ECLI:NL:RBOBR:2020:4036
Rechtbank Oost-Brabant
- Kort geding
- Rechtspraak.nl
Schorsing van ontruiming in kort geding met betrekking tot geregistreerd partnerschap en voorlopige voorzieningen
In deze zaak, die op 13 augustus 2020 door de Rechtbank Oost-Brabant is behandeld, gaat het om een kort geding tussen een man en een vrouw die in een geregistreerd partnerschap leven.
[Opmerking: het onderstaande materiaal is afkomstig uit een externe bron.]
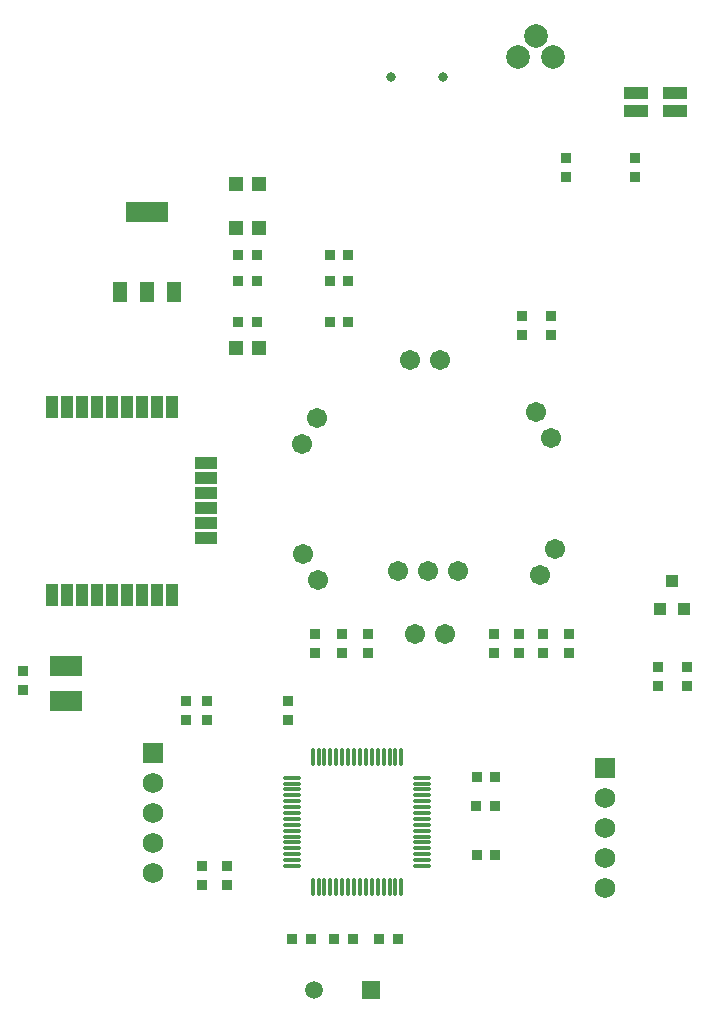
<source format=gts>
%FSTAX23Y23*%
%MOIN*%
%SFA1B1*%

%IPPOS*%
%ADD41O,0.013780X0.064960*%
%ADD42O,0.064960X0.013780*%
%ADD43R,0.038000X0.033000*%
%ADD44R,0.033000X0.038000*%
%ADD45R,0.047370X0.051310*%
%ADD46R,0.039500X0.078000*%
%ADD47R,0.078000X0.039500*%
%ADD48R,0.078870X0.039500*%
%ADD49R,0.039500X0.043430*%
%ADD50R,0.043430X0.043430*%
%ADD51R,0.051310X0.069020*%
%ADD52R,0.051310X0.069020*%
%ADD53R,0.143830X0.069020*%
%ADD54R,0.106420X0.070990*%
%ADD55C,0.059180*%
%ADD56R,0.059180X0.059180*%
%ADD57R,0.068000X0.068000*%
%ADD58C,0.068000*%
%ADD59C,0.031620*%
%ADD60C,0.078870*%
%ADD61C,0.067060*%
%LNÑ§Ï°ÐÍºìÍâ×ª·¢Æ÷-1*%
%LPD*%
G54D41*
X06372Y03727D03*
X06392D03*
X06411D03*
X06431D03*
X06451D03*
X0647D03*
X0649D03*
X0651D03*
X06529D03*
X06549D03*
X06569D03*
X06588D03*
X06608D03*
X06628D03*
X06647D03*
X06667D03*
Y04162D03*
X06647D03*
X06628D03*
X06608D03*
X06588D03*
X06569D03*
X06549D03*
X06529D03*
X0651D03*
X0649D03*
X0647D03*
X06451D03*
X06431D03*
X06411D03*
X06392D03*
X06372D03*
G54D42*
X06737Y03797D03*
Y03817D03*
Y03836D03*
Y03856D03*
Y03876D03*
Y03895D03*
Y03915D03*
Y03935D03*
Y03954D03*
Y03974D03*
Y03994D03*
Y04013D03*
Y04033D03*
Y04053D03*
Y04072D03*
Y04092D03*
X06302D03*
Y04072D03*
Y04053D03*
Y04033D03*
Y04013D03*
Y03994D03*
Y03974D03*
Y03954D03*
Y03935D03*
Y03915D03*
Y03895D03*
Y03876D03*
Y03856D03*
Y03836D03*
Y03817D03*
Y03797D03*
G54D43*
X07165Y05569D03*
Y05631D03*
X0629Y04346D03*
Y04284D03*
X06085Y03734D03*
Y03796D03*
X06004D03*
Y03734D03*
X0707Y05569D03*
Y05631D03*
X07225Y04571D03*
Y04509D03*
X06555Y04571D03*
Y04509D03*
X0638Y04571D03*
Y04509D03*
X0762Y04461D03*
Y04399D03*
X07445Y06094D03*
Y06156D03*
X06019Y04346D03*
Y04284D03*
X05949Y04346D03*
Y04284D03*
X07215Y06094D03*
Y06156D03*
X07061Y04571D03*
Y04509D03*
X0647D03*
Y04571D03*
X07524Y04399D03*
Y04461D03*
X05405Y04446D03*
Y04384D03*
X0714Y04509D03*
Y04571D03*
X06977D03*
Y04509D03*
G54D44*
X06917Y03999D03*
X06979D03*
X06594Y03555D03*
X06656D03*
X06506D03*
X06444D03*
X0649Y0561D03*
X06428D03*
X06429Y05835D03*
X06491D03*
X06428Y05748D03*
X0649D03*
X06366Y03555D03*
X06304D03*
X06919Y03835D03*
X06981D03*
X06124Y05835D03*
X06186D03*
X06124Y05748D03*
X06186D03*
X06124Y0561D03*
X06186D03*
X06981Y04093D03*
X06919D03*
G54D45*
X06115Y05925D03*
X06194D03*
X06115Y0607D03*
X06194D03*
X06115Y05525D03*
X06194D03*
G54D46*
X05502Y04702D03*
X05552D03*
X05602D03*
X05652D03*
X05702D03*
X05752D03*
X05802D03*
X05852D03*
X05902D03*
Y05327D03*
X05852D03*
X05802D03*
X05752D03*
X05702D03*
X05652D03*
X05602D03*
X05552D03*
X05502D03*
G54D47*
X06017Y0489D03*
Y0494D03*
Y0499D03*
Y0504D03*
Y0509D03*
Y0514D03*
G54D48*
X07448Y06374D03*
Y06315D03*
X07581D03*
Y06374D03*
G54D49*
X0753Y04655D03*
X0761Y04654D03*
G54D50*
X07569Y04746D03*
G54D51*
X05729Y05712D03*
G54D52*
X0591Y05712D03*
X0582D03*
G54D53*
X0582Y05977D03*
G54D54*
X0555Y04464D03*
Y04346D03*
G54D55*
X06375Y03385D03*
G54D56*
X06567Y03385D03*
G54D57*
X07345Y04125D03*
X0584Y04174D03*
G54D58*
X07345Y04025D03*
Y03925D03*
Y03825D03*
Y03725D03*
X0584Y03774D03*
Y03874D03*
Y03974D03*
Y04074D03*
G54D59*
X06806Y06428D03*
X06633D03*
G54D60*
X07174Y06494D03*
X07055D03*
X07115Y06565D03*
G54D61*
X06697Y05485D03*
X06797D03*
X06335Y05205D03*
X06385Y05291D03*
X0639Y0475D03*
X0634Y04836D03*
X06813Y0457D03*
X06713D03*
X0718Y04855D03*
X0713Y04768D03*
X07115Y0531D03*
X07165Y05223D03*
X06855Y0478D03*
X06755D03*
X06655D03*
M02*
</source>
De vrouw heeft op 15 mei 2020 een verzoekschrift ingediend om het geregistreerd partnerschap te ontbinden en verzocht om het uitsluitend gebruik van de echtelijke woning. De rechtbank heeft op 12 mei 2020 de vrouw dit gebruik toegewezen, met een ontruiming die op 24 mei 2020 zou plaatsvinden. Echter, partijen hebben afgesproken dat zij in de woning zouden blijven wonen, mits de man de verkoop van de woning zou opstarten, wat hij niet deed. Op 6 augustus 2020 heeft de advocaat van de vrouw de man een ultimatum gesteld om de woning te verlaten, waarna de deurwaarder op 12 augustus 2020 de man heeft geïnformeerd over de ontruiming die de volgende dag zou plaatsvinden. De man heeft hiertegen een kort geding aangespannen.
De voorzieningenrechter heeft geoordeeld dat de voorgenomen ontruiming niet onrechtmatig is, maar dat er bij de uitvoering van de ontruiming formele vereisten zijn verzuimd. De deurwaarder had de man een redelijke termijn moeten geven om de woning vrijwillig te verlaten, wat niet is gebeurd. Hierdoor is de executie van de beschikking van 12 mei 2020 geschorst totdat aan de vereisten voor een nieuwe ontruimingsdatum is voldaan. De kosten voor het herstellen van dit verzuim komen voor rekening van de vrouw, en de proceskosten worden gecompenseerd tussen partijen.